Die aktuelle Wirtschaftskrise droht nun, die Unterfinanzierung wichtiger öffentlicher Aufgaben vor allem in den hochverschuldeten Mitgliedstaaten weiter zu verschärfen. Während die Rufe nach einem „schlanken“ Staat in der Corona-Krise weitgehend verstummten, dürften sie im Zuge des anstehenden Schuldenabbaus bald wieder lauter werden. Doch statt weitere Einsparungen im öffentlichen Sektor vorzunehmen, um die Kosten der Krise zu begleichen, sollten progressive Kräfte entschlossen für ein gerechteres Steuersystem eintreten.
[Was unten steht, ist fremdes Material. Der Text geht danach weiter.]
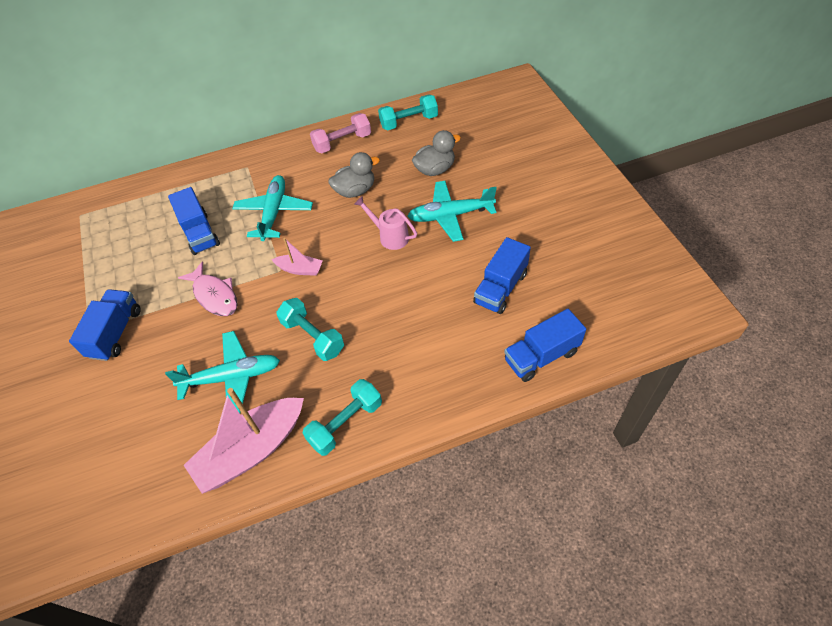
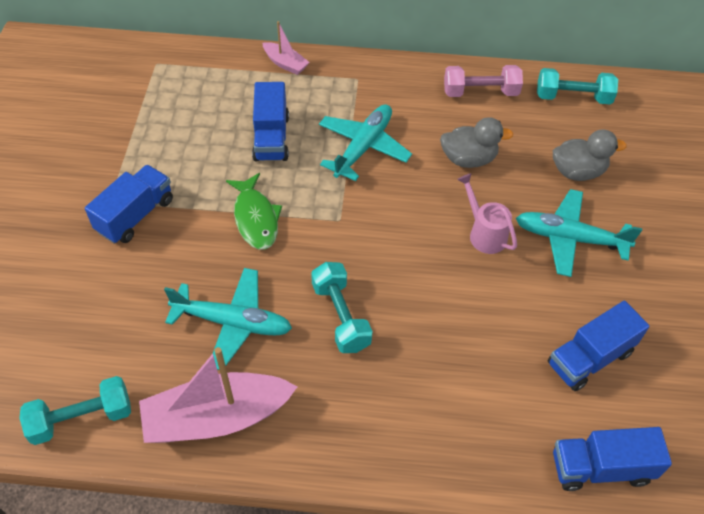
camera: 20 degrees right, 0 degrees up
(214, 295) = (255, 218): pink fish -> green fish
(300, 269) = (362, 228): pink boat -> pink boat (285, 63)
(345, 423) = (331, 437): turquoise dumbbell -> turquoise dumbbell (82, 418)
Auf nationaler Ebene sollten jetzt progressivere Einkommensteuern, Vermögen- und Erbschaftsteuern diskutiert werden. Aber auch auf EU-Ebene könnte ein wichtiger Beitrag geleistet werden, um die neoliberalen Fehlentwicklungen der vergangenen Jahrzehnte zu korrigieren und vor allem die momentan sehr unterschiedlichen finanziellen Spielräume der Mitgliedstaaten auszugleichen. Eine besondere Rolle könnte dabei der Besteuerung von Unternehmensgewinnen in der EU zukommen. Eine effektivere Besteuerung von Unternehmenseinkommen würde nicht nur den regressiven Steuertrends der vergangenen Jahrzehnte etwas entgegensetzen. Die gemeinsame Bekämpfung von Steuerflucht und eine grundlegende Reform der Besteuerung multinationaler Unternehmen in der EU hätten auch das Potenzial, den Mehrwert internationaler Zusammenarbeit gegenüber nationalstaatlichen Egoismen aufzuzeigen und die europäische Integration zu stärken.
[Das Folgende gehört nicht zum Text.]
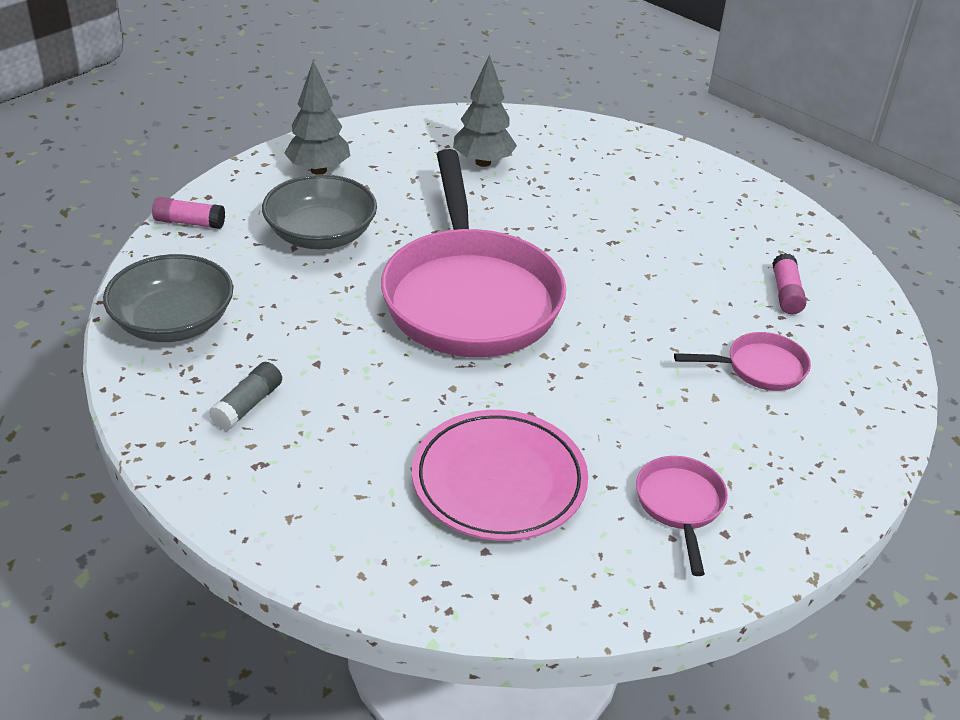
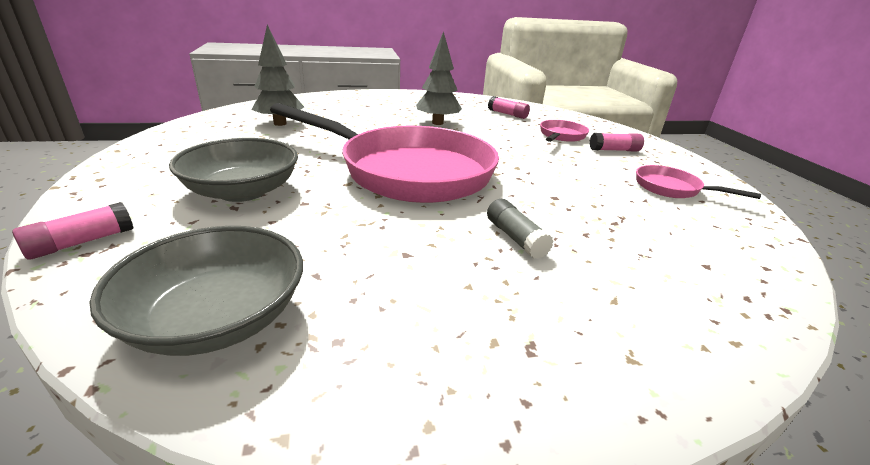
camera: 55 degrees left, 10 degrees down
(248, 405) = (425, 318): grey glue stick -> grey glue stick (515, 238)
(318, 170) = (164, 164): grey tree -> grey tree (437, 123)
(499, 481) = (623, 232): pink plate -> none
(769, 430) = (614, 150): none -> pink glue stick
Sinkende Unternehmenssteuern verstärken regressive Steuertrends in den EU-Mitgliedstaaten
Steuerpolitik hat neben der reinen Beschaffung öffentlicher Einnahmen auch die Funktion, verteilungspolitische Schieflagen zu korrigieren. Genau diese Funktion wurde in den vergangenen Jahrzehnten immer stärker vernachlässigt. Die Progressivität vieler europäischer Steuersysteme wurde reduziert, was sich zum Beispiel an Entlastungen der Spitzenverdiener_innen durch Senkung von Spitzensteuersätzen und Unternehmenssteuern zeigt und an der gestiegenen steuerlichen Belastung des Konsums.
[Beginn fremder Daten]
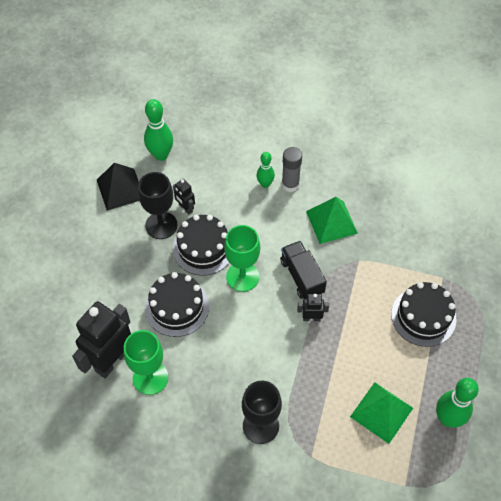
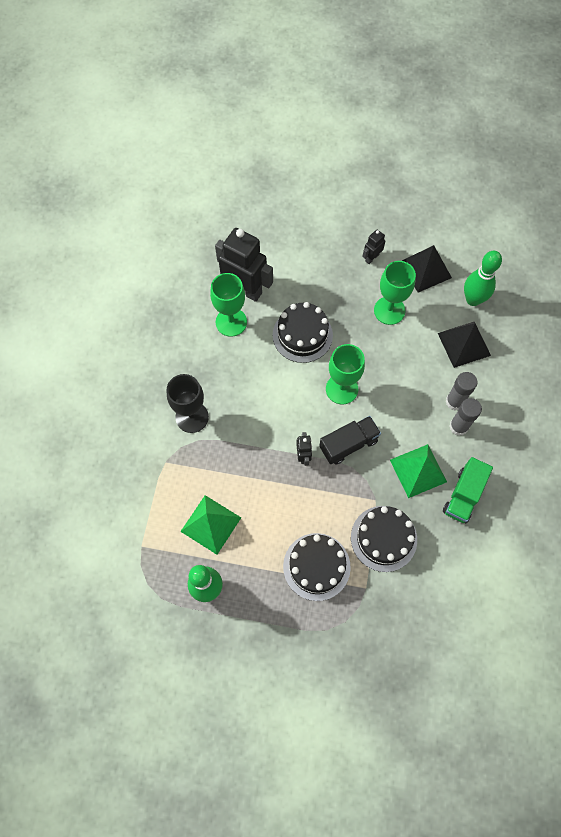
camera: 85 degrees right, 10 degrees up
(161, 225) = (389, 310): black goblet -> green goblet
(185, 208) = (412, 329): black robot -> black robot (371, 258)
(203, 248) = (369, 350): black cake -> black cake (383, 538)
(207, 169) = (464, 344): none -> black pyramid
(265, 184) = (455, 401): green bowling pin -> grey glue stick
(356, 190) = (463, 495): none -> green truck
Mit dem freien Kapitalverkehr befördert die Europäische Union den Steuersenkungswettlauf bei der Unternehmensbesteuerung. Auch nationalstaatliche Maßnahmen zur Verhinderung von Steuervermeidung können durch die Niederlassungsfreiheit erschwert werden. Anstatt die Unternehmenssteuern im Sinne gleicher Wettbewerbsbedingungen zu harmonisieren, wurde – wie Susanne Uhl zeigt – der Wettbewerb der Unternehmen im Binnenmarkt zunehmend als Wettbewerb der Staaten um mobiles Kapital gedacht. Das Resultat: Die Angleichung der Steuern erfolgt nach unten mit entsprechend negativen Folgen für die Staatshaushalte. So war die Gewinnentwicklung im EU-Durchschnitt in den vergangenen 20 Jahren deutlich positiv. Aber der Beitrag der Unternehmen an den Gesamtsteuereinnahmen stieg nicht mehr in entsprechendem Maße, im Durchschnitt sank er sogar leicht.
Die Unternehmensbesteuerung ist ein wichtiger Pfeiler des progressiven Steuersystems, da der Aktienbesitz sehr ungleich verteilt ist und steigende Gewinne vor allem den ohnehin schon Wohlhabenden zugutekommen. Dabei tragen Unternehmenssteuern auch schon deswegen zu einer gerechteren Besteuerung bei, weil sie eine Art Mindestbesteuerung von denjenigen Kapitaleinkommen sicherstellen, die sich mitunter durch komplexe Steuerminimierungsmodelle oder Steuerhinterziehungstricks der persönlichen Einkommensteuer entziehen.
Um die soziale Schieflage nicht weiter zu verschärfen und zu einer nachhaltigen Entwicklung der öffentlichen Finanzen beizutragen, sollte die Bekämpfung von Steuerflucht und die Vereinbarung von Mindeststeuersätzen in der EU oberste Priorität haben. Darüber hinaus könnte auch eine EU-eigene Abgabe auf den konsolidierten Gewinn multinationaler Unternehmen die Verteilung in und zwischen den Mitgliedstaaten korrigieren.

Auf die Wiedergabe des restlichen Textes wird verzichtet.